### ACTIVITY:
Skip the pictures. Transcribe the rest of the data below without changing a word.

### Dataset entries:

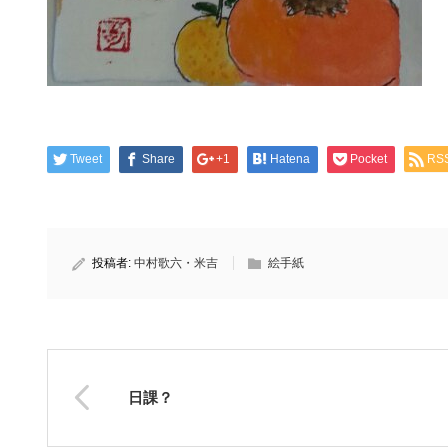
Tweet
Share
+1
Hatena
Pocket
RS
投稿者:
中村歌六・米吉
絵手紙
日課？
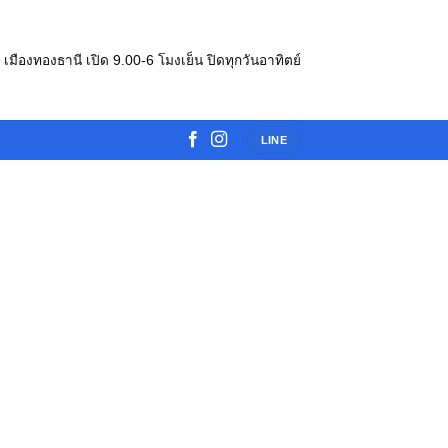
e เมืองทองธานี เปิด 9.00-6 โมงเย็น ปิดทุกวันอาทิตย์
LINE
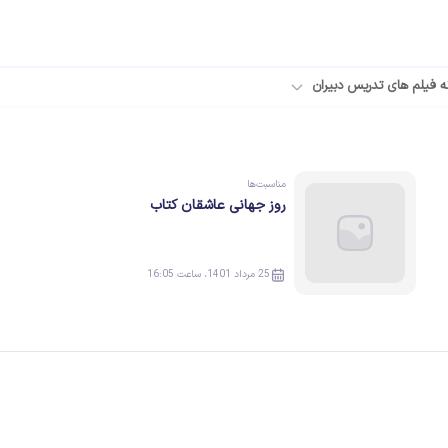
ه فیلم های تدریس دبیران
مناسبت‌ها
روز جهانی عاشقان کتاب
25 مرداد 1401، ساعت 16:05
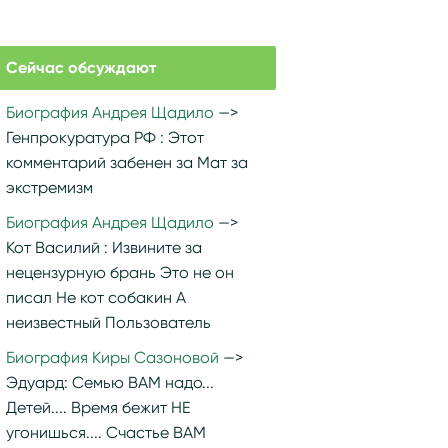
Сейчас обсуждают
Биография Андрея Щадило
Генпрокуратура РФ :
Этот
комментарий забенен за Мат за
экстремизм
Биография Андрея Щадило
Кот Василий :
Извините за
нецензурную брань Это не он
писал Не кот собакин А
неизвестный Пользователь
Биография Киры Сазоновой
Эдуард:
Семью ВАМ надо...
Детей.... Время бежит НЕ
угонишься.... Счастье ВАМ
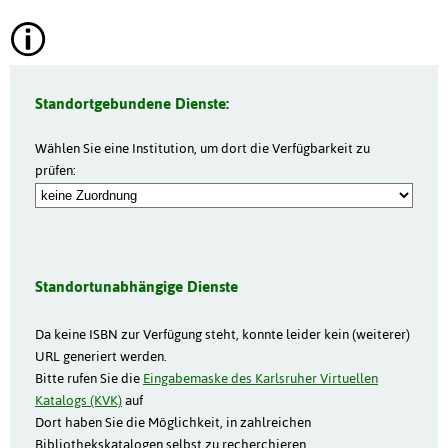
Standortgebundene Dienste:
Wählen Sie eine Institution, um dort die Verfügbarkeit zu
prüfen:
Standortunabhängige Dienste
Da keine ISBN zur Verfügung steht, konnte leider kein (weiterer)
URL generiert werden.
Bitte rufen Sie die
Eingabemaske des Karlsruher Virtuellen
Katalogs (KVK)
auf
Dort haben Sie die Möglichkeit, in zahlreichen
Bibliothekskatalogen selbst zu recherchieren.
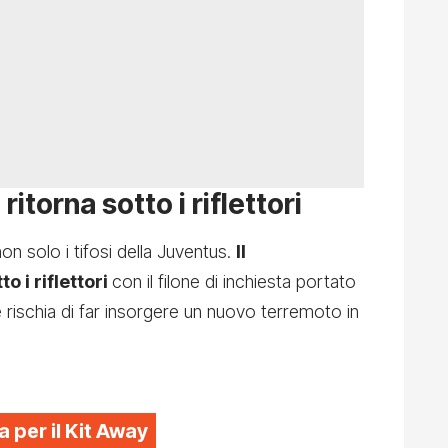
itorna sotto i riflettori
 non solo i tifosi della Juventus.
Il
 i riflettori
con il filone di inchiesta portato
e rischia di far insorgere un nuovo terremoto in
a per il Kit Away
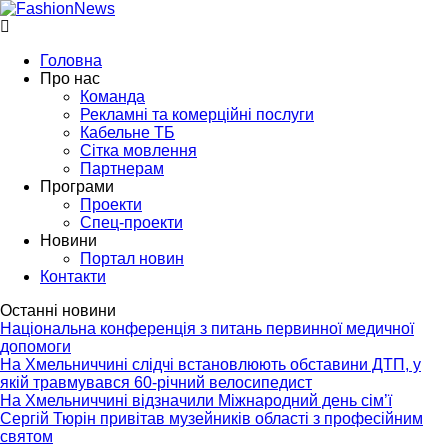
Головна
Про нас
Команда
Рекламні та комерційні послуги
Кабельне ТБ
Сітка мовлення
Партнерам
Програми
Проекти
Спец-проекти
Новини
Портал новин
Контакти
Останні новини
Національна конференція з питань первинної медичної
допомоги
На Хмельниччині слідчі встановлюють обставини ДТП, у
якій травмувався 60-річний велосипедист
На Хмельниччині відзначили Міжнародний день сім’ї
Сергій Тюрін привітав музейників області з професійним
святом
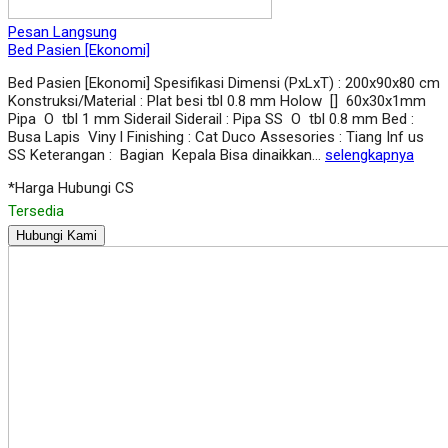
Pesan Langsung
Bed Pasien [Ekonomi]
Bed Pasien [Ekonomi] Spesifikasi Dimensi (PxLxT) : 200x90x80 cm
Konstruksi/Material : Plat besi tbl 0.8 mm Holow [] 60x30x1mm
Pipa O tbl 1 mm Siderail Siderail : Pipa SS O tbl 0.8 mm Bed :
Busa Lapis Viny l Finishing : Cat Duco Assesories : Tiang Inf us
SS Keterangan : Bagian Kepala Bisa dinaikkan…
selengkapnya
*Harga Hubungi CS
Tersedia
Hubungi Kami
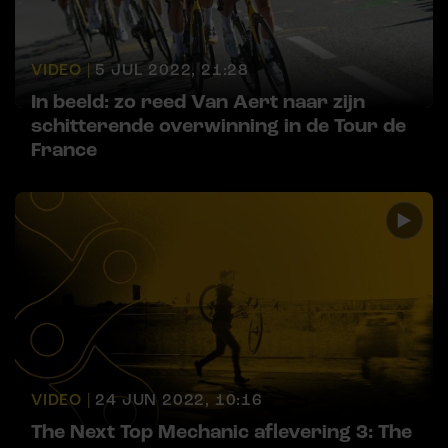
VIDEO |
5 JUL 2022, 21:28
In beeld: zo reed Van Aert naar zijn
schitterende overwinning in de Tour de
France
VIDEO |
24 JUN 2022, 10:16
The Next Top Mechanic aflevering 3: The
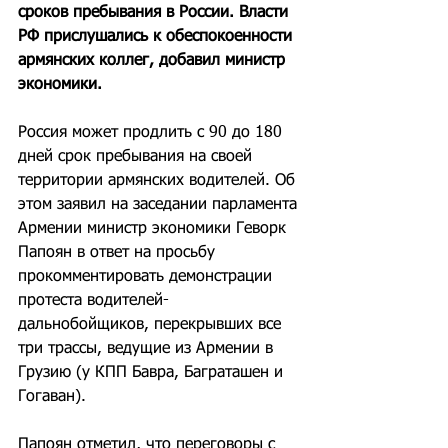
сроков пребывания в России. Власти 
РФ прислушались к обеспокоенности 
армянских коллег, добавил министр 
экономики.
Россия может продлить с 90 до 180 
дней срок пребывания на своей 
территории армянских водителей. Об 
этом заявил на заседании парламента 
Армении министр экономики Геворк 
Папоян в ответ на просьбу 
прокомментировать демонстрации 
протеста водителей-
дальнобойщиков, перекрывших все 
три трассы, ведущие из Армении в 
Грузию (у КПП Бавра, Баграташен и 
Гогаван).
Папоян отметил, что переговоры с 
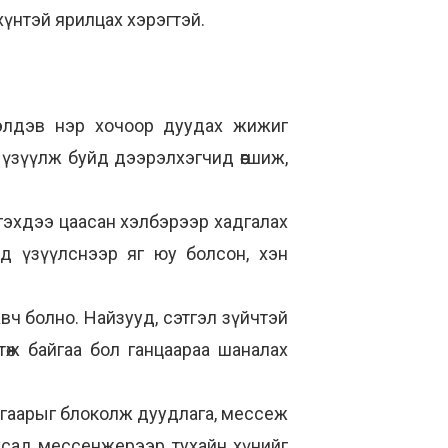
хүнтэй ярилцах хэрэгтэй.
р элдэв нэр хочоор дуудах жижиг
иу үзүүлж буйд дээрэлхэгчид өөгшиж,
гэхдээ цаасан хэлбэрээр хадгалах
ад үзүүлснээр яг юу болсон, хэн
вч болно. Найзууд, сэтгэл зүйчтэй
өж байгаа бол ганцаараа шаналах
угаарыг блоколж дуудлага, мессеж
усад мессенжерээр тухайн хүнийг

### ANSWER BOX:
Tweet
Share
+1
Hatena
Pocket
RS
投稿者:
中村歌六・米吉
絵手紙
日課？
e เมืองทองธานี เปิด 9.00-6 โมงเย็น ปิดทุกวันอาทิตย์
LINE
ه فیلم های تدریس دبیران
مناسبت‌ها
روز جهانی عاشقان کتاب
25 مرداد 1401، ساعت 16:05
Сейчас обсуждают
Биография Андрея Щадило
Генпрокуратура РФ :
Этот
комментарий забенен за Мат за
экстремизм
Биография Андрея Щадило
Кот Василий :
Извините за
нецензурную брань Это не он
писал Не кот собакин А
неизвестный Пользователь
Биография Киры Сазоновой
Эдуард:
Семью ВАМ надо...
Детей.... Время бежит НЕ
угонишься.... Счастье ВАМ
Standortgebundene Dienste:
Wählen Sie eine Institution, um dort die Verfügbarkeit zu
prüfen:
Standortunabhängige Dienste
Da keine ISBN zur Verfügung steht, konnte leider kein (weiterer)
URL generiert werden.
Bitte rufen Sie die
Eingabemaske des Karlsruher Virtuellen
Katalogs (KVK)
auf
Dort haben Sie die Möglichkeit, in zahlreichen
Bibliothekskatalogen selbst zu recherchieren.
itorna sotto i riflettori
 non solo i tifosi della Juventus.
Il
 i riflettori
con il filone di inchiesta portato
e rischia di far insorgere un nuovo terremoto in
a per il Kit Away
Головна
Про нас
Команда
Рекламні та комерційні послуги
Кабельне ТБ
Сітка мовлення
Партнерам
Програми
Проекти
Спец-проекти
Новини
Портал новин
Контакти
Останні новини
Національна конференція з питань первинної медичної
допомоги
На Хмельниччині слідчі встановлюють обставини ДТП, у
якій травмувався 60-річний велосипедист
На Хмельниччині відзначили Міжнародний день сім’ї
Сергій Тюрін привітав музейників області з професійним
святом
Pesan Langsung
Bed Pasien [Ekonomi]
Bed Pasien [Ekonomi] Spesifikasi Dimensi (PxLxT) : 200x90x80 cm
Konstruksi/Material : Plat besi tbl 0.8 mm Holow [] 60x30x1mm
Pipa O tbl 1 mm Siderail Siderail : Pipa SS O tbl 0.8 mm Bed :
Busa Lapis Viny l Finishing : Cat Duco Assesories : Tiang Inf us
SS Keterangan : Bagian Kepala Bisa dinaikkan…
selengkapnya
*Harga Hubungi CS
Tersedia
Hubungi Kami
VIDEO |
5 JUL 2022, 21:28
In beeld: zo reed Van Aert naar zijn
schitterende overwinning in de Tour de
France
VIDEO |
24 JUN 2022, 10:16
The Next Top Mechanic aflevering 3: The
сроков пребывания в России. Власти 
РФ прислушались к обеспокоенности 
армянских коллег, добавил министр 
экономики.
Россия может продлить с 90 до 180 
дней срок пребывания на своей 
территории армянских водителей. Об 
этом заявил на заседании парламента 
Армении министр экономики Геворк 
Папоян в ответ на просьбу 
прокомментировать демонстрации 
протеста водителей-
дальнобойщиков, перекрывших все 
три трассы, ведущие из Армении в 
Грузию (у КПП Бавра, Баграташен и 
Гогаван).
Папоян отметил, что переговоры с 
хүнтэй ярилцах хэрэгтэй.
р элдэв нэр хочоор дуудах жижиг
иу үзүүлж буйд дээрэлхэгчид өөгшиж,
гэхдээ цаасан хэлбэрээр хадгалах
ад үзүүлснээр яг юу болсон, хэн
вч болно. Найзууд, сэтгэл зүйчтэй
өж байгаа бол ганцаараа шаналах
угаарыг блоколж дуудлага, мессеж
усад мессенжерээр тухайн хүнийг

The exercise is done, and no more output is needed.